Scenario one: Brad and Jen have separated but on good terms. They have verbally agreed that their three children will live one week with Brad and one week with Jen, and they also have a verbal agreement about school holidays, birthdays, special events, holidays, education, sports and so on. They are both happy with this and they both stick to their word. They trust each other.
Scenario two: Jen is so busy that she starts to make changes to the agreement her and Brad have without telling him or just giving him little notice. For example, sometimes Brad has the kids for three weeks at a time, and then won’t see them for a month. Jen also decides to enrol the kids at a new school without consulting Brad.

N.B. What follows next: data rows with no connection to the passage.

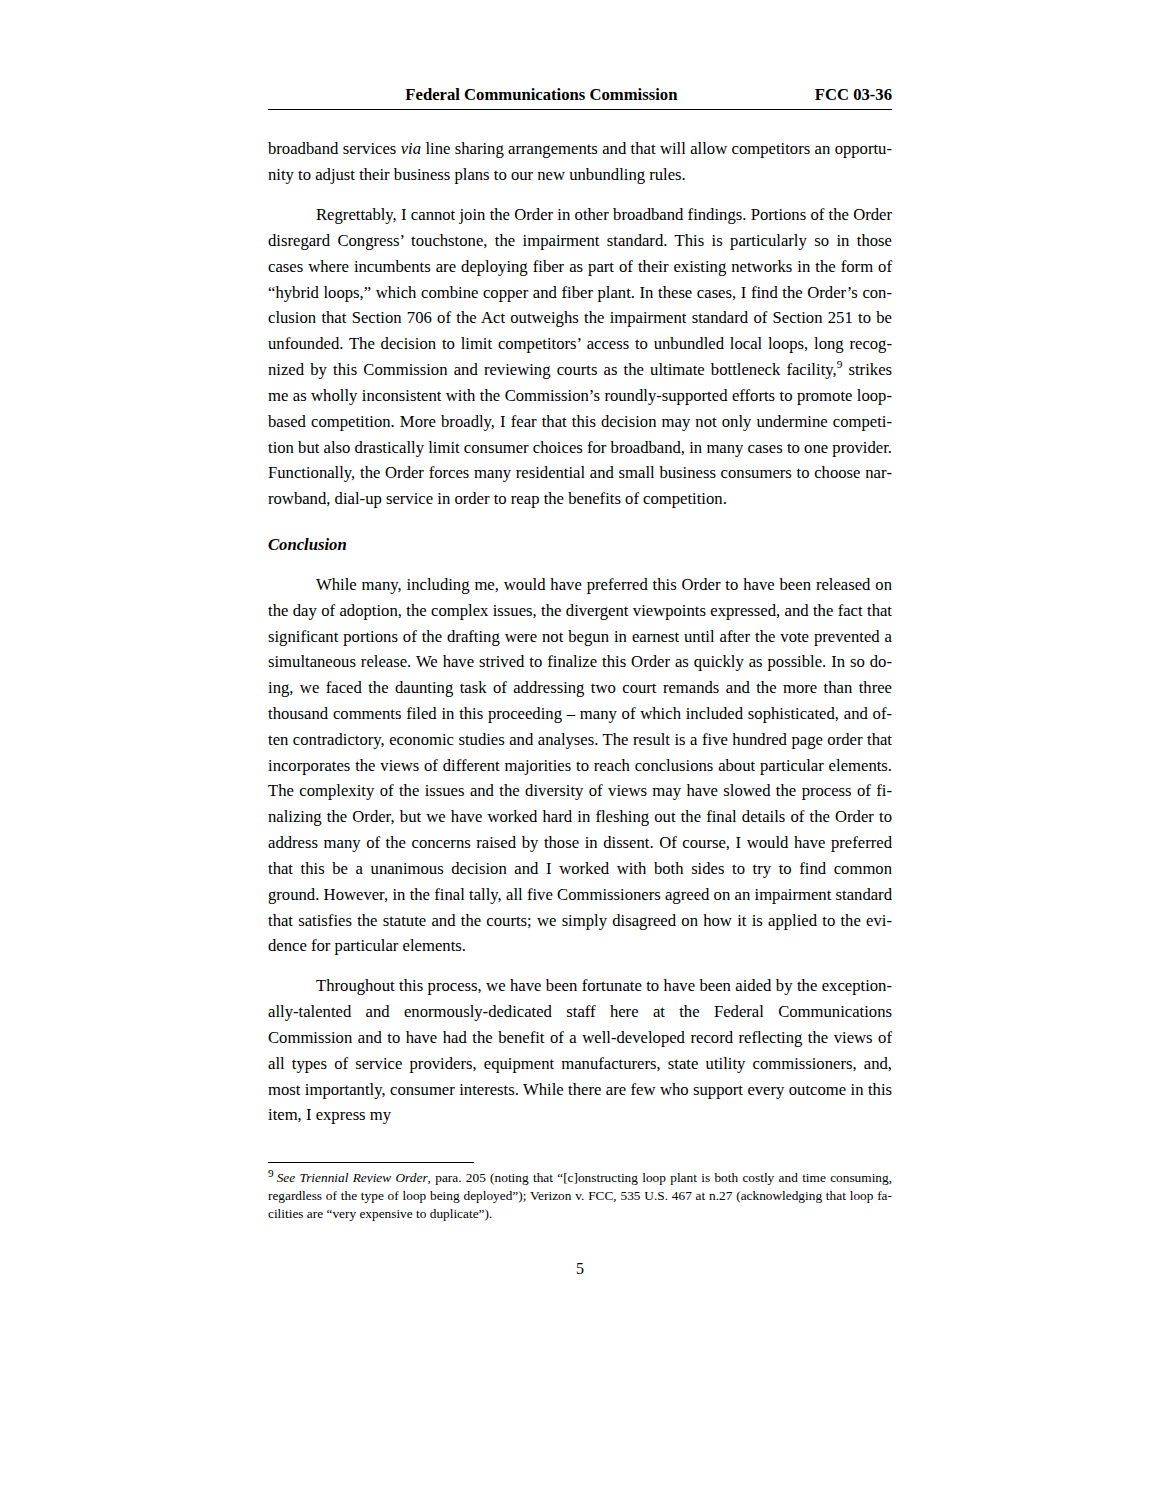Federal Communications Commission
FCC 03-36
broadband services via line sharing arrangements and that will allow competitors an opportunity to adjust their business plans to our new unbundling rules.
Regrettably, I cannot join the Order in other broadband findings. Portions of the Order disregard Congress’ touchstone, the impairment standard. This is particularly so in those cases where incumbents are deploying fiber as part of their existing networks in the form of “hybrid loops,” which combine copper and fiber plant. In these cases, I find the Order’s conclusion that Section 706 of the Act outweighs the impairment standard of Section 251 to be unfounded. The decision to limit competitors’ access to unbundled local loops, long recognized by this Commission and reviewing courts as the ultimate bottleneck facility,9 strikes me as wholly inconsistent with the Commission’s roundly-supported efforts to promote loop-based competition. More broadly, I fear that this decision may not only undermine competition but also drastically limit consumer choices for broadband, in many cases to one provider. Functionally, the Order forces many residential and small business consumers to choose narrowband, dial-up service in order to reap the benefits of competition.
Conclusion
While many, including me, would have preferred this Order to have been released on the day of adoption, the complex issues, the divergent viewpoints expressed, and the fact that significant portions of the drafting were not begun in earnest until after the vote prevented a simultaneous release. We have strived to finalize this Order as quickly as possible. In so doing, we faced the daunting task of addressing two court remands and the more than three thousand comments filed in this proceeding – many of which included sophisticated, and often contradictory, economic studies and analyses. The result is a five hundred page order that incorporates the views of different majorities to reach conclusions about particular elements. The complexity of the issues and the diversity of views may have slowed the process of finalizing the Order, but we have worked hard in fleshing out the final details of the Order to address many of the concerns raised by those in dissent. Of course, I would have preferred that this be a unanimous decision and I worked with both sides to try to find common ground. However, in the final tally, all five Commissioners agreed on an impairment standard that satisfies the statute and the courts; we simply disagreed on how it is applied to the evidence for particular elements.
Throughout this process, we have been fortunate to have been aided by the exceptionally-talented and enormously-dedicated staff here at the Federal Communications Commission and to have had the benefit of a well-developed record reflecting the views of all types of service providers, equipment manufacturers, state utility commissioners, and, most importantly, consumer interests. While there are few who support every outcome in this item, I express my
9See Triennial Review Order, para. 205 (noting that “[c]onstructing loop plant is both costly and time consuming, regardless of the type of loop being deployed”); Verizon v. FCC, 535 U.S. 467 at n.27 (acknowledging that loop facilities are “very expensive to duplicate”).
5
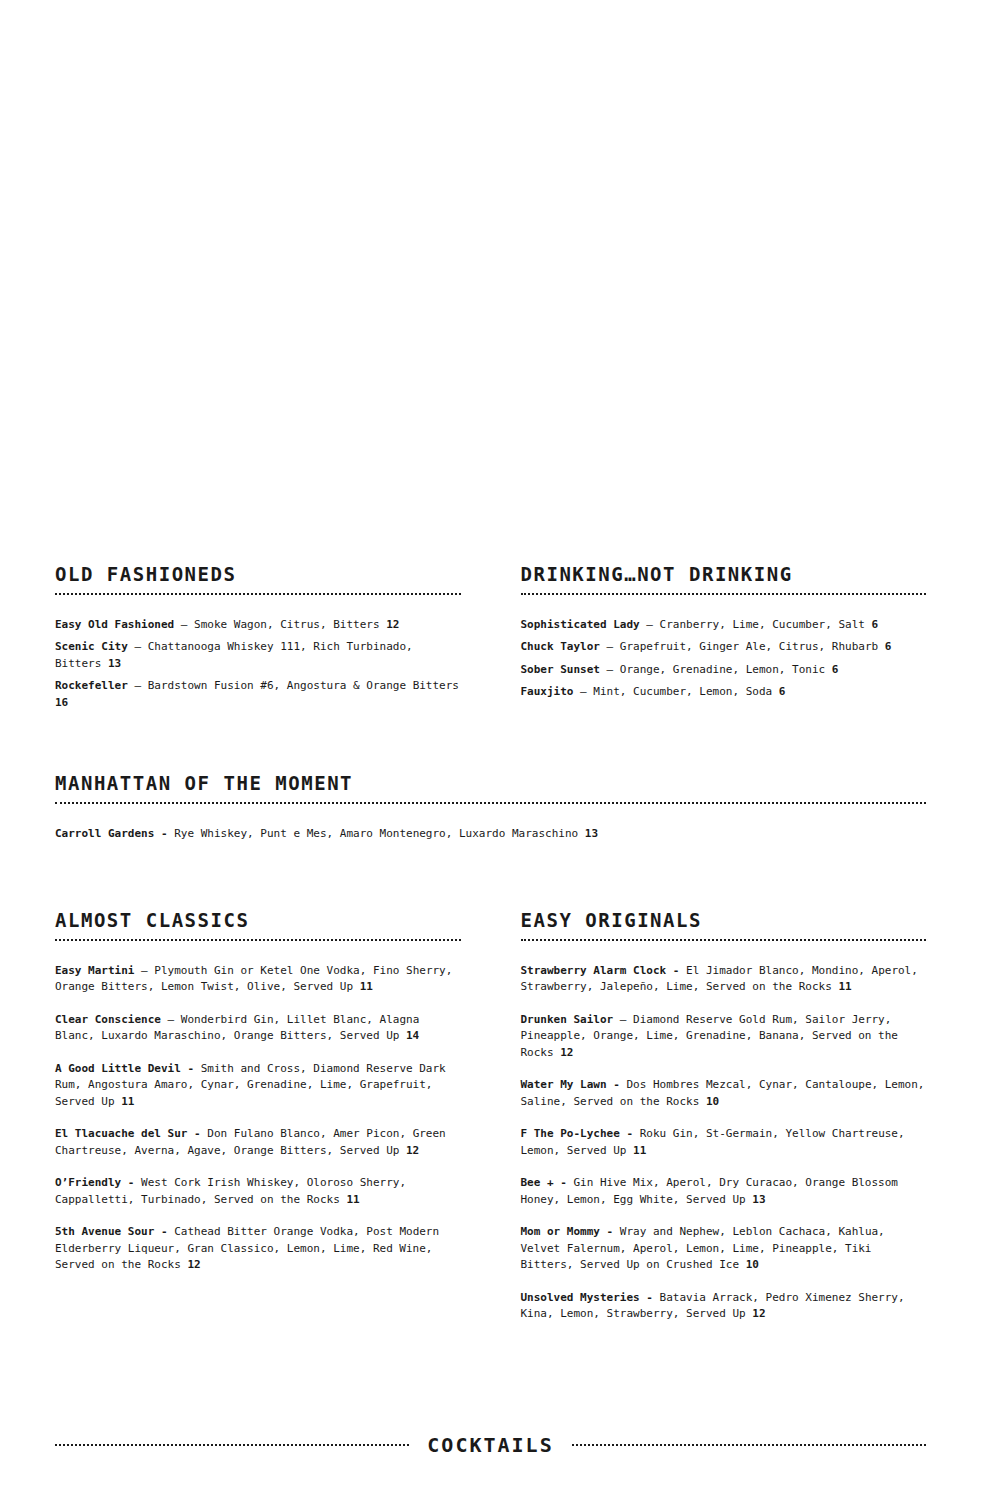Old Fashioneds
Easy Old Fashioned – Smoke Wagon, Citrus, Bitters 12
Scenic City – Chattanooga Whiskey 111, Rich Turbinado, Bitters 13
Rockefeller – Bardstown Fusion #6, Angostura & Orange Bitters 16
Drinking…Not Drinking
Sophisticated Lady – Cranberry, Lime, Cucumber, Salt 6
Chuck Taylor – Grapefruit, Ginger Ale, Citrus, Rhubarb 6
Sober Sunset – Orange, Grenadine, Lemon, Tonic 6
Fauxjito – Mint, Cucumber, Lemon, Soda 6
Manhattan of the Moment
Carroll Gardens - Rye Whiskey, Punt e Mes, Amaro Montenegro, Luxardo Maraschino 13
Almost Classics
Easy Martini – Plymouth Gin or Ketel One Vodka, Fino Sherry, Orange Bitters, Lemon Twist, Olive, Served Up 11
Clear Conscience – Wonderbird Gin, Lillet Blanc, Alagna Blanc, Luxardo Maraschino, Orange Bitters, Served Up 14
A Good Little Devil - Smith and Cross, Diamond Reserve Dark Rum, Angostura Amaro, Cynar, Grenadine, Lime, Grapefruit, Served Up 11
El Tlacuache del Sur - Don Fulano Blanco, Amer Picon, Green Chartreuse, Averna, Agave, Orange Bitters, Served Up 12
O’Friendly - West Cork Irish Whiskey, Oloroso Sherry, Cappalletti, Turbinado, Served on the Rocks 11
5th Avenue Sour - Cathead Bitter Orange Vodka, Post Modern Elderberry Liqueur, Gran Classico, Lemon, Lime, Red Wine, Served on the Rocks 12
Easy Originals
Strawberry Alarm Clock - El Jimador Blanco, Mondino, Aperol, Strawberry, Jalepeño, Lime, Served on the Rocks 11
Drunken Sailor – Diamond Reserve Gold Rum, Sailor Jerry, Pineapple, Orange, Lime, Grenadine, Banana, Served on the Rocks 12
Water My Lawn - Dos Hombres Mezcal, Cynar, Cantaloupe, Lemon, Saline, Served on the Rocks 10
F The Po-Lychee - Roku Gin, St-Germain, Yellow Chartreuse, Lemon, Served Up 11
Bee + - Gin Hive Mix, Aperol, Dry Curacao, Orange Blossom Honey, Lemon, Egg White, Served Up 13
Mom or Mommy - Wray and Nephew, Leblon Cachaca, Kahlua, Velvet Falernum, Aperol, Lemon, Lime, Pineapple, Tiki Bitters, Served Up on Crushed Ice 10
Unsolved Mysteries - Batavia Arrack, Pedro Ximenez Sherry, Kina, Lemon, Strawberry, Served Up 12
COCKTAILS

How can either or both parents ensure that the other will ‘stick with the agreement’ and if one doesn’t what can the other do?
Broadly, there are two primary options, the parties can consider: A Parenting Plan or Consent Orders.
Parenting Plan: This is a written plan signed by both parties. It is very cheap and quick. It is not legally enforceable though, which means a Court cannot make a person comply or stick with the plan. It relies on the good faith of people to stick with it. They can be easy to change if both parties agree.
If Jen doesn’t stick with the plan, or decides to change it the without asking Brad, then Brad can file an Initiating Application with the Court. This essentially is asking the Court to make a decision about the children. The Court cannot make Jen comply with the parenting plan, and the Court is not obliged to make a decision in line with the parenting plan. Instead, it will consider all the facts of the matter (i.e consider both Jen and Brad’s point of view) and then make a decision, which is called on Order. The Court may in fact Order that the children live with Brad full-time and spend time with Jen on a weekend.
Consent Orders: There is an agreed plan that both parties agree to, however, an Application for Consent Orders is made to the Court. The Court will make an Order that is the “same” as what the parties agreed to, except because it is made by the Court, the Court can make people comply. People may be less likely to ignore an Order of the Court. Being an Order of the Court, it can be harder to make a change if one of the parties’ circumstances change.
In Jen and Brad’s scenario one, they could apply for the Consent Orders at this point where they both are amicable and agree. If Jen doesn’t comply as time goes on, as per scenario 2, the Court can Order that she does.
If a party does not comply with the Court Order, the Court can make further Orders and there are also penalties for not complying with a Court Order including fines, bonds and even imprisonment.
With a parenting plan, the Court is only involved if on party decides to make an application to the Court. The Court cannot make anybody comply with the parenting plan, and instead will make its own decision.